All development and changes to a product comes associated with risk. The risk of building the wrong thing, the risk of building features that does not speak to the users, the risk of introducing bugs. The list goes on and on!
Even worse is that the risk increases over time. The longer the work, the bigger the risks becomes - Unless you have good and effective routines for continuous feedback. Without feedback-loops you will continuously build your product on assumptions that leads to new assumptions. This leads to an ever-increasing risk of failure.
By working strategically with feedback-loops you can decrease the risk of failure dramatically while at the same time increase product quality and user-satisfaction. This is why feedback-loops has become such a crucial part of product development in today’s popular agile methodologies and principles such as Scrum, Kanban and Lean.
If you have an iterative process around receiving and reviewing valuable, insightful feedback you will directly decrease the risk by validating or invalidating your assumptions.
First, we need to understand which feedback-loops that comes to play during our work. A simple example could be the feedback you get when writing code in an editor. As soon as you stop typing, the editor will let you know if you misspelled a variable or function name. Another feedback-loop could also start from the point you have built a new version of your product until the time when users are able to try the new features out and give you opinions on how well its suites their needs.
Depending on what type of feedback you are searching for you can expect differences in its quality. Some feedback may be definite, other might be harder to analyze and understand. If we have good quality, we can expect a greater risk reduction than if the feedback is more uncertain. E.g. Have you successfully identified a representative segment of users to provide feedback? Are the tools you are using reliable and accurate? This is why you see an increased risk over time even though you get feedback in the illustrated chart. If the quality of the feedback is very good you don’t necessarily need to see that increase over time.
When you have a clear understanding of which feedback-loops that comes into play you can start to roughly list how long each feedback-loop cycle is. For example; misspelled variable names in code will give you feedback in a second. End-user feedback will have a longer feedback-loop cycle. Hopefully no less than every sprint. With feedback-loops and their cycle time clearly listed and visualized you will bring awareness of the loops and possibly their weaknesses.

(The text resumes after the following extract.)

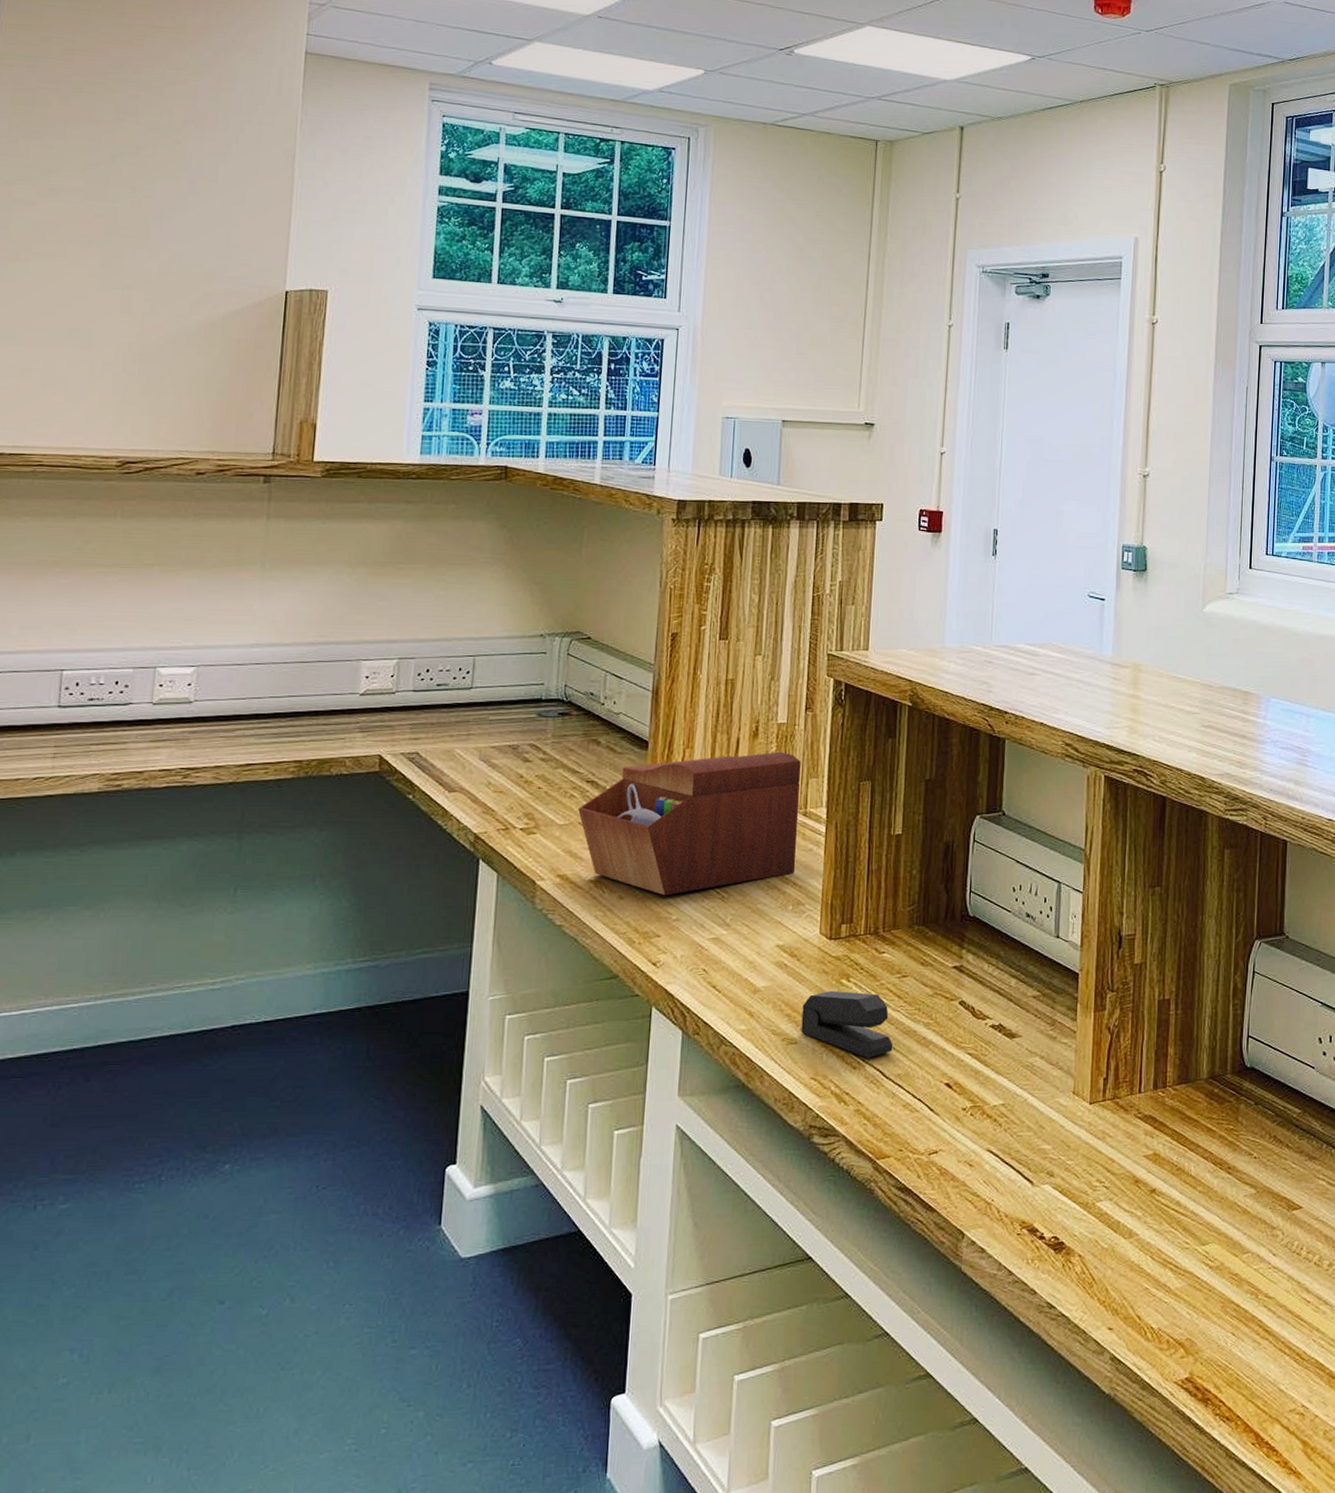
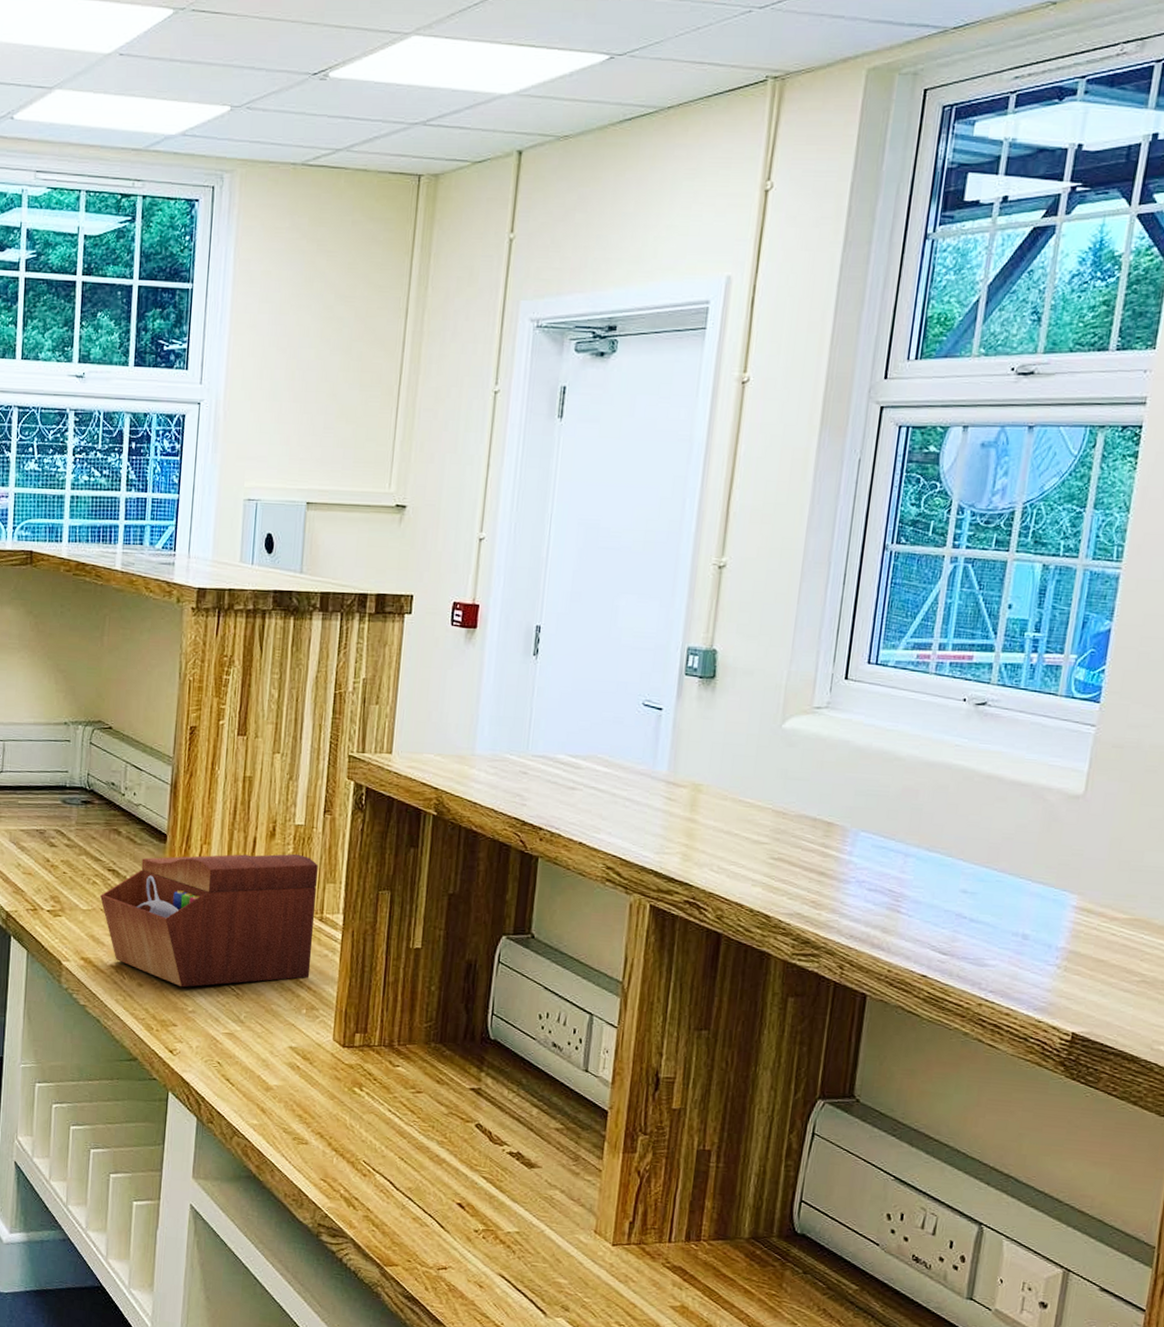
stapler: present [801,990,893,1058] -> none [312,1097,405,1168]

Imagine what it would be like if you did not get immediate corrections of misspelled variable and function names! Most probably you would continue until compilation and by then it could possibly be a little bit harder and more cumbersome to understand and correct the issue which consumes valuable time. You will be surprised how often this holds true for other types of less trivial productive feedback-loops!
The longer the feedback-loop the bigger the risk. A good practice is to always strive to shorten the feedback-loop cycle to become as short as possible or as short as convenient for minimizing the risks associated with the change.
To spot weaknesses in an area of your product development it could be an eye-opener to also categorize your identified feedback-loops. Some of them might relate closer to engineering practices that will help you increase the quality of the product while other relates more to processes, progress, team building and well-being, insights in market demand etc.
Here are a few examples of some of the feedback loops that comes into play when developing a software product, and you can probably see room for improvement when looking at this chart.
What feedback-loops could you improve and shorten in your work? Would shorten those loops lead to a better product delivered by your organization? Hope you found this interesting and inspiring!